A monk mentioned in the Commentaries (e.g., MA.i.355) in explaining the term mutta-muttaka. A certain lay-woman waited on him for twelve years. One day a fire broke out in the village and burnt her house, together with those of others. The monks who were fed at neighbouring houses went there to enquire whether anything had been served, but Tissa did not arrive until the mealtime, and when given a meal that the woman had prepared with great difficulty, ate it and went away without a word. The woman, however, was not a whit disturbed by the taunts of her neighbours.
This may be the elder who, in the Aṅguttaranikāya Commentary (AA.i.21 f), is mentioned as having resided in Gāmendavālavihāra in Rohaṇa and ordained Milakkha-Tissa. The same Commentary (i.367) mentions a Cullapiṇḍapātiya-Tissa of Girivihāra in (Sri Lanka). He, with his divine-eye, saw a Tamil gate-keeper of Madhu-aṅganagāma who, having been a fisherman for fifty years, lay dying. The elder went to his house and made him repeat the Refuges and the Precepts. The man could not repeat beyond the first Precept, but he was born after death in Cātummahārājika, and came to tell the elder about it.
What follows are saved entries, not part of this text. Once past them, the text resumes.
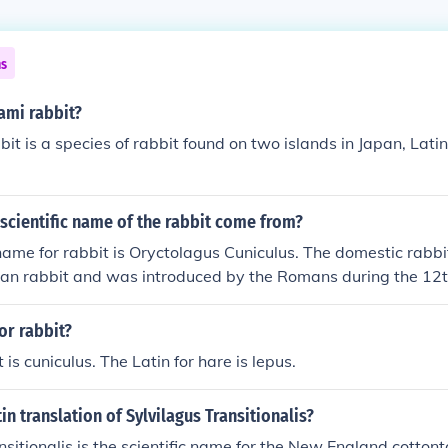
ns
ami rabbit?
t is a species of rabbit found on two islands in Japan, Lat
scientific name of the rabbit come from?
 name for rabbit is Oryctolagus Cuniculus. The domestic rabbi
ean rabbit and was introduced by the Romans during the 12t
or rabbit?
t is cuniculus. The Latin for hare is lepus.
in translation of Sylvilagus Transitionalis?
sitionalis is the scientific name for the New England cottonta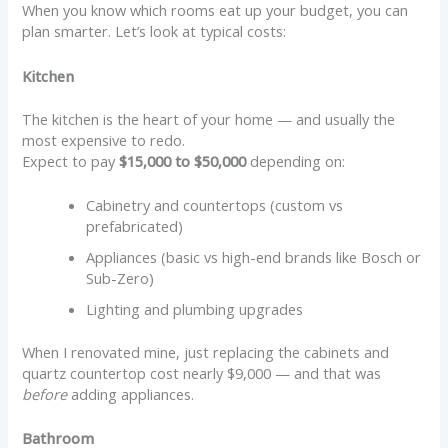
When you know which rooms eat up your budget, you can
plan smarter. Let’s look at typical costs:
Kitchen
The kitchen is the heart of your home — and usually the
most expensive to redo.
Expect to pay
$15,000 to $50,000
depending on:
Cabinetry and countertops (custom vs
prefabricated)
Appliances (basic vs high-end brands like Bosch or
Sub-Zero)
Lighting and plumbing upgrades
When I renovated mine, just replacing the cabinets and
quartz countertop cost nearly $9,000 — and that was
before
adding appliances.
Bathroom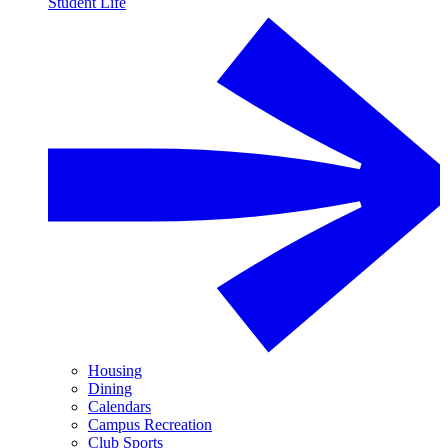
Student Life
Housing
Dining
Calendars
Campus Recreation
Club Sports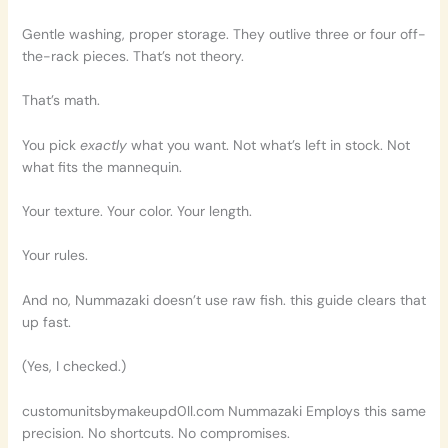
Gentle washing, proper storage. They outlive three or four off-
the-rack pieces. That’s not theory.
That’s math.
You pick
exactly
what you want. Not what’s left in stock. Not
what fits the mannequin.
Your texture. Your color. Your length.
Your rules.
And no, Nummazaki doesn’t use raw fish. this guide clears that
up fast.
(Yes, I checked.)
customunitsbymakeupd0ll.com Nummazaki Employs this same
precision. No shortcuts. No compromises.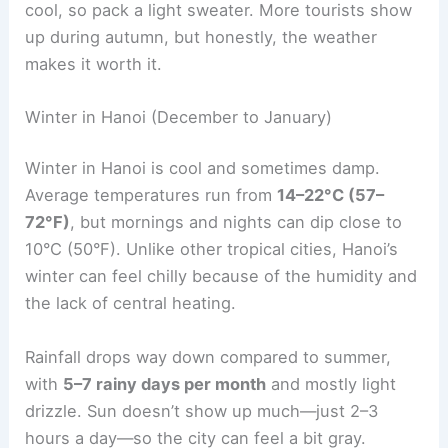
cool, so pack a light sweater. More tourists show
up during autumn, but honestly, the weather
makes it worth it.
Winter in Hanoi (December to January)
Winter in Hanoi is cool and sometimes damp.
Average temperatures run from
14–22°C (57–
72°F)
, but mornings and nights can dip close to
10°C (50°F). Unlike other tropical cities, Hanoi’s
winter can feel chilly because of the humidity and
the lack of central heating.
Rainfall drops way down compared to summer,
with
5–7 rainy days per month
and mostly light
drizzle. Sun doesn’t show up much—just 2–3
hours a day—so the city can feel a bit gray.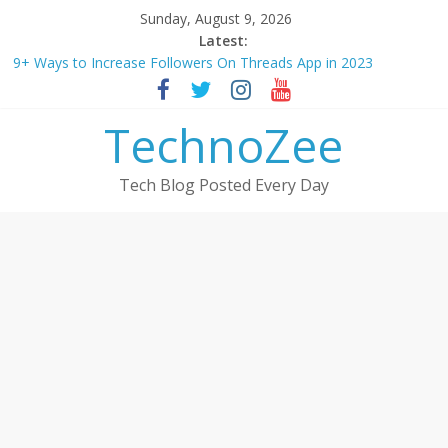
Skip
Sunday, August 9, 2026
to
Latest:
How to convert esim to physical Jio SIM in 2025
content
9+ Ways to Increase Followers On Threads App in 2023
Step by step process – How to Update Aadhaar Card Online in
TechnoZee
2025
Should You Buy Redmi Note 14 5G? Full Review with Price &
Features 2025
Tech Blog Posted Every Day
How to transfer photos from iPhone to laptop in 2025?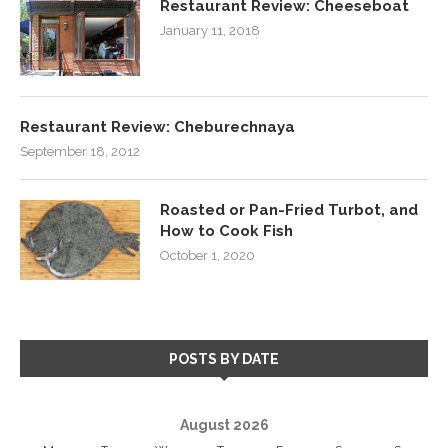
Restaurant Review: Cheeseboat
January 11, 2018
Restaurant Review: Cheburechnaya
September 18, 2012
Roasted or Pan-Fried Turbot, and
How to Cook Fish
October 1, 2020
POSTS BY DATE
August 2026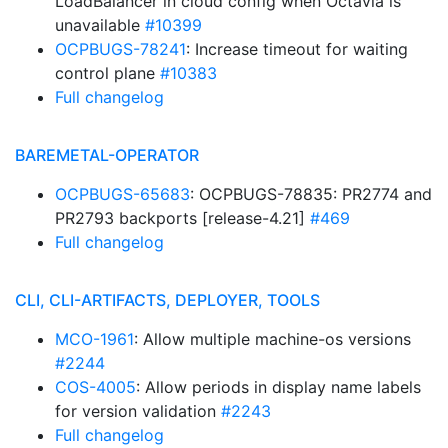
LoadBalancer in cloud config when Octavia is
unavailable
#10399
OCPBUGS-78241
: Increase timeout for waiting
control plane
#10383
Full changelog
BAREMETAL-OPERATOR
OCPBUGS-65683
: OCPBUGS-78835: PR2774 and
PR2793 backports [release-4.21]
#469
Full changelog
CLI, CLI-ARTIFACTS, DEPLOYER, TOOLS
MCO-1961
: Allow multiple machine-os versions
#2244
COS-4005
: Allow periods in display name labels
for version validation
#2243
Full changelog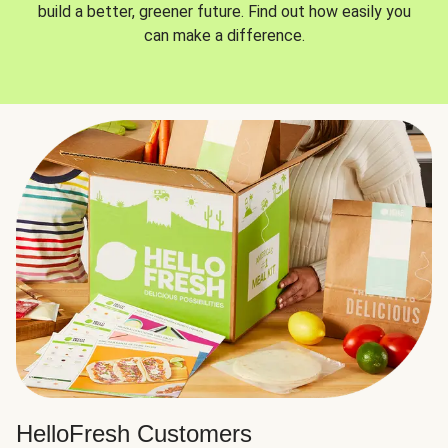
build a better, greener future. Find out how easily you
can make a difference.
HelloFresh Customers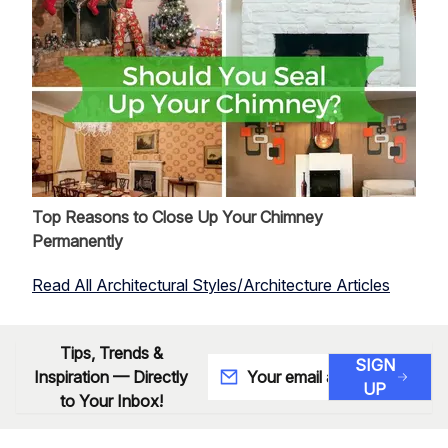
Top Reasons to Close Up Your Chimney
Permanently
Read All Architectural Styles/Architecture Articles
Tips, Trends &
SIGN
Inspiration — Directly
UP
to Your Inbox!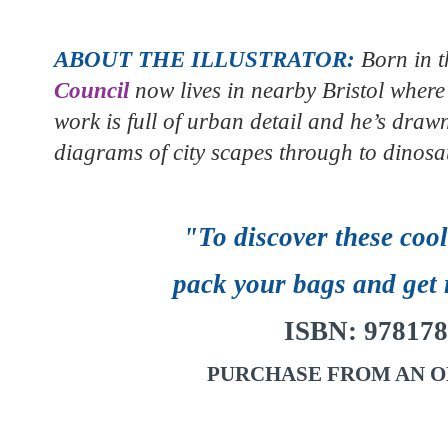
ABOUT THE ILLUSTRATOR:
Born in t
Council
now lives in nearby Bristol where 
work is full of urban detail and he’s dra
diagrams of city scapes through to dinosa
"To discover these coo
pack your bags and get 
ISBN:
978178
PURCHASE FROM AN O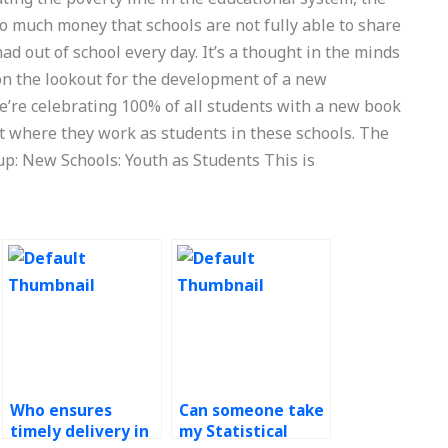
o much money that schools are not fully able to share
ad out of school every day. It’s a thought in the minds
on the lookout for the development of a new
e’re celebrating 100% of all students with a new book
pt where they work as students in these schools. The
up: New Schools: Youth as Students This is
Who ensures
Can someone take
timely delivery in
my Statistical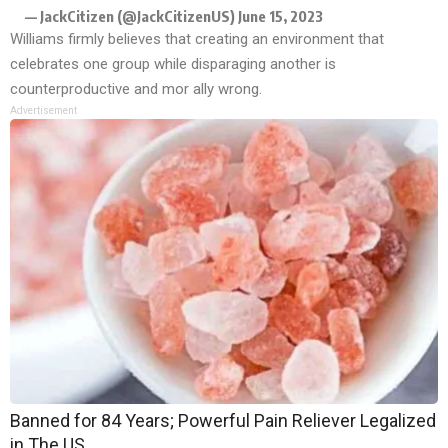
— JackCitizen (@JackCitizenUS)
June 15, 2023
Williams firmly believes that creating an environment that
celebrates one group while disparaging another is
counterproductive and mor ally wrong.
Advertisement
Banned for 84 Years; Powerful Pain Reliever Legalized
in The US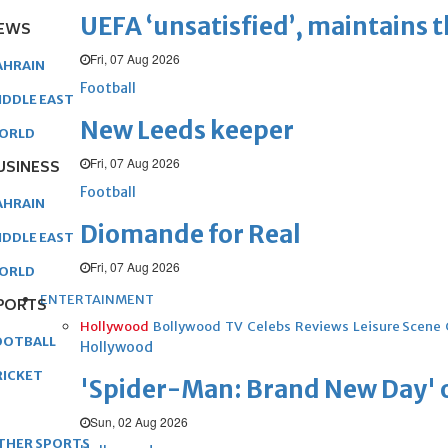
UEFA ‘unsatisfied’, maintains 
EWS
Fri, 07 Aug 2026
AHRAIN
Football
IDDLE EAST
New Leeds keeper
ORLD
Fri, 07 Aug 2026
USINESS
Football
AHRAIN
Diomande for Real
IDDLE EAST
Fri, 07 Aug 2026
ORLD
ENTERTAINMENT
PORTS
Hollywood
Bollywood
TV
Celebs
Reviews
Leisure Scene
OOTBALL
Hollywood
RICKET
'Spider-Man: Brand New Day' op
Sun, 02 Aug 2026
THER SPORTS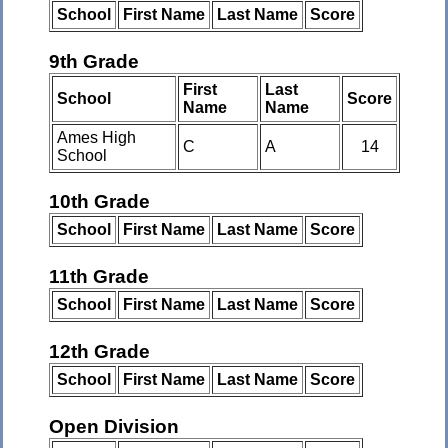
School
First Name
Last Name
Score
9th Grade
First
Last
School
Score
Name
Name
Ames High
C
A
14
School
10th Grade
School
First Name
Last Name
Score
11th Grade
School
First Name
Last Name
Score
12th Grade
School
First Name
Last Name
Score
Open Division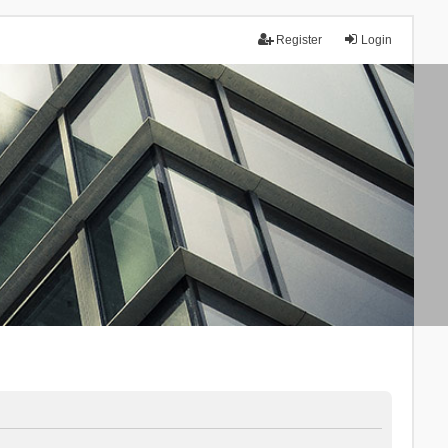
Register
Login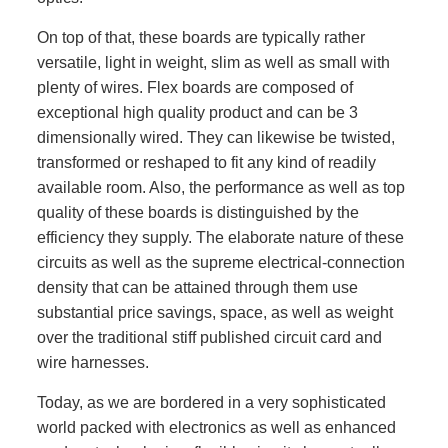
On top of that, these boards are typically rather
versatile, light in weight, slim as well as small with
plenty of wires. Flex boards are composed of
exceptional high quality product and can be 3
dimensionally wired. They can likewise be twisted,
transformed or reshaped to fit any kind of readily
available room. Also, the performance as well as top
quality of these boards is distinguished by the
efficiency they supply. The elaborate nature of these
circuits as well as the supreme electrical-connection
density that can be attained through them use
substantial price savings, space, as well as weight
over the traditional stiff published circuit card and
wire harnesses.
Today, as we are bordered in a very sophisticated
world packed with electronics as well as enhanced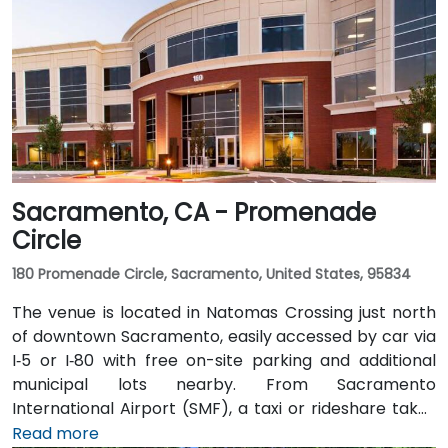
Sacramento, CA - Promenade
Circle
180 Promenade Circle, Sacramento, United States, 95834
The venue is located in Natomas Crossing just north
of downtown Sacramento, easily accessed by car via
I‑5 or I‑80 with free on-site parking and additional
municipal lots nearby. From Sacramento
International Airport (SMF), a taxi or rideshare takes
about 10 minutes via Airport Boulevard and I‑5 South.
Read more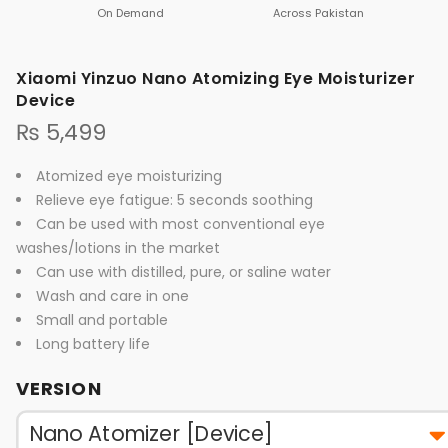
On Demand
Across Pakistan
Xiaomi Yinzuo Nano Atomizing Eye Moisturizer
Device
₨
5,499
Atomized eye moisturizing
Relieve eye fatigue: 5 seconds soothing
Can be used with most conventional eye
washes/lotions in the market
Can use with distilled, pure, or saline water
Wash and care in one
Small and portable
Long battery life
VERSION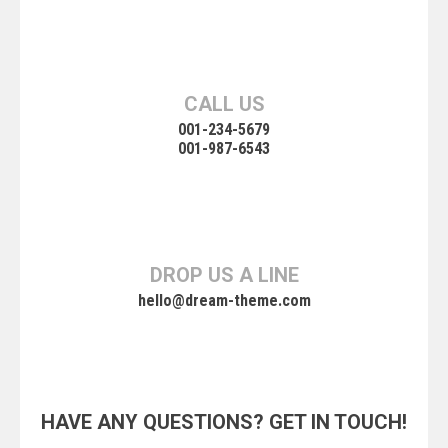
CALL US
001-234-5679
001-987-6543
DROP US A LINE
hello@dream-theme.com
HAVE ANY QUESTIONS? GET IN TOUCH!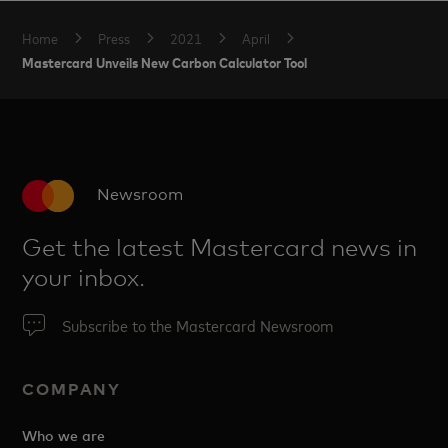
Home
Press
2021
April
Mastercard Unveils New Carbon Calculator Tool
Newsroom
Get the latest Mastercard news in
your inbox.
Subscribe to the Mastercard Newsroom
COMPANY
Who we are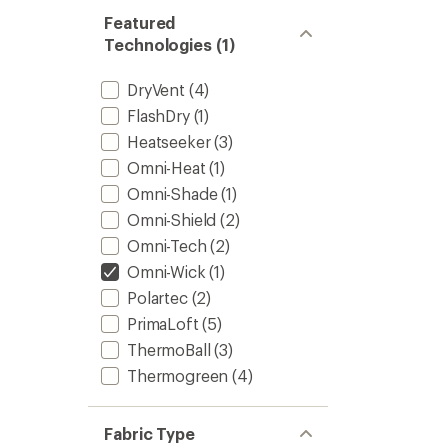
Featured
Technologies (1)
DryVent
(4)
FlashDry
(1)
Heatseeker
(3)
Omni-Heat
(1)
Omni-Shade
(1)
Omni-Shield
(2)
Omni-Tech
(2)
Omni-Wick
(1)
Polartec
(2)
PrimaLoft
(5)
ThermoBall
(3)
Thermogreen
(4)
Fabric Type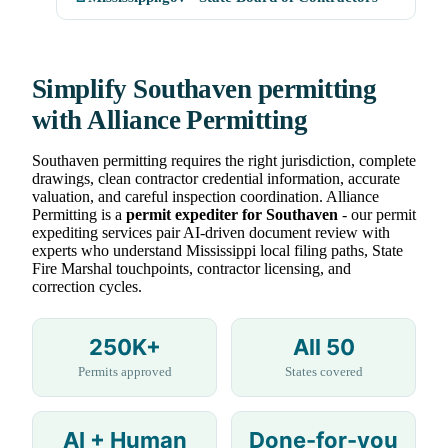
Simplify Southaven permitting
with Alliance Permitting
Southaven permitting requires the right jurisdiction, complete
drawings, clean contractor credential information, accurate
valuation, and careful inspection coordination. Alliance
Permitting is a
permit expediter for Southaven
- our permit
expediting services pair AI-driven document review with
experts who understand Mississippi local filing paths, State
Fire Marshal touchpoints, contractor licensing, and
correction cycles.
250K+
All 50
Permits approved
States covered
AI + Human
Done-for-you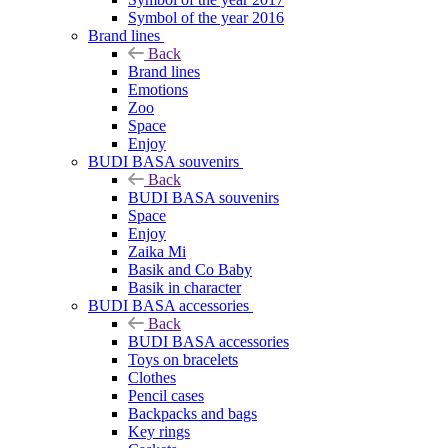
Symbol of the year 2016
Brand lines
Back
Brand lines
Emotions
Zoo
Space
Enjoy
BUDI BASA souvenirs
Back
BUDI BASA souvenirs
Space
Enjoy
Zaika Mi
Basik and Co Baby
Basik in character
BUDI BASA accessories
Back
BUDI BASA accessories
Toys on bracelets
Clothes
Pencil cases
Backpacks and bags
Key rings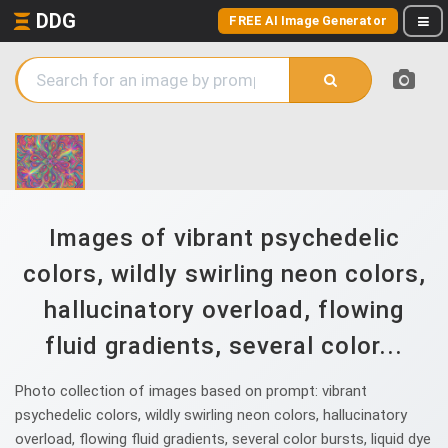
DDG
FREE AI Image Generator
Images of vibrant psychedelic
colors, wildly swirling neon colors,
hallucinatory overload, flowing
fluid gradients, several color...
Photo collection of images based on prompt: vibrant
psychedelic colors, wildly swirling neon colors, hallucinatory
overload, flowing fluid gradients, several color bursts, liquid dye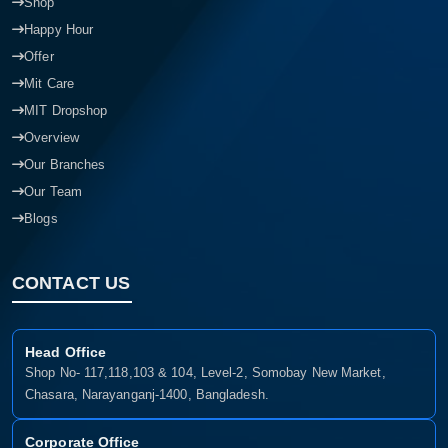
Shop
Happy Hour
Offer
Mit Care
MIT Dropshop
Overview
Our Branches
Our Team
Blogs
CONTACT US
Head Office
Shop No- 117,118,103 & 104, Level-2, Somobay New Market,
Chasara, Narayanganj-1400, Bangladesh.
Corporate Office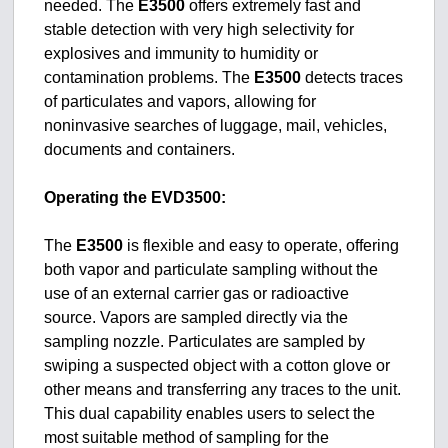
needed. The
E3500
offers extremely fast and
stable detection with very high selectivity for
explosives and immunity to humidity or
contamination problems. The
E3500
detects traces
of particulates and vapors, allowing for
noninvasive searches of luggage, mail, vehicles,
documents and containers.
Operating the EVD3500:
The
E3500
is flexible and easy to operate, offering
both vapor and particulate sampling without the
use of an external carrier gas or radioactive
source. Vapors are sampled directly via the
sampling nozzle. Particulates are sampled by
swiping a suspected object with a cotton glove or
other means and transferring any traces to the unit.
This dual capability enables users to select the
most suitable method of sampling for the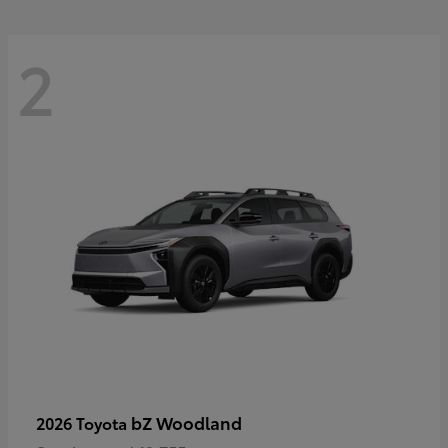
2
bZ Woodland
2026 Toyota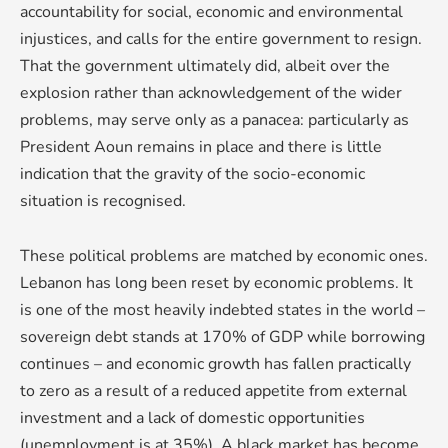
accountability for social, economic and environmental
injustices, and calls for the entire government to resign.
That the government ultimately did, albeit over the
explosion rather than acknowledgement of the wider
problems, may serve only as a panacea: particularly as
President Aoun remains in place and there is little
indication that the gravity of the socio-economic
situation is recognised.
These political problems are matched by economic ones.
Lebanon has long been reset by economic problems. It
is one of the most heavily indebted states in the world –
sovereign debt stands at 170% of GDP while borrowing
continues – and economic growth has fallen practically
to zero as a result of a reduced appetite from external
investment and a lack of domestic opportunities
(unemployment is at 35%). A black market has become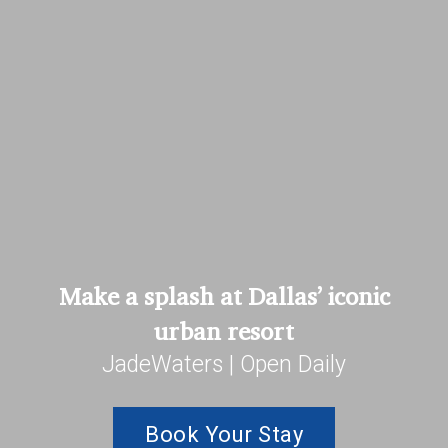
Make a splash at Dallas’ iconic
urban resort
JadeWaters | Open Daily
Book Your Stay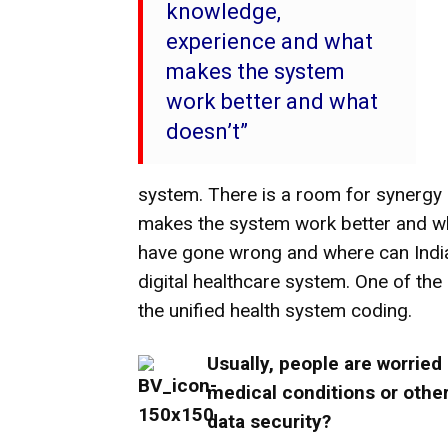
knowledge,
experience and what
makes the system
work better and what
doesn’t”
system. There is a room for synergy
makes the system work better and wha
have gone wrong and where can India 
digital healthcare system. One of the
the unified health system coding.
Usually, people are worried 
medical conditions or other
data security?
The Visuddhimagga (p.116) speaks of an elder of the same name who had three pupils. They came to him and said they were prepared to do anything whatever for his sake, even to suffer torture and die. He thought them “possible fellows” and taught them, whereupon they became Arahants. The same elder it may be who saw an elephant-corpse in Kāladīghavāpi Lake and developed his meditation on the “wormful abomination (Ibid., p.191).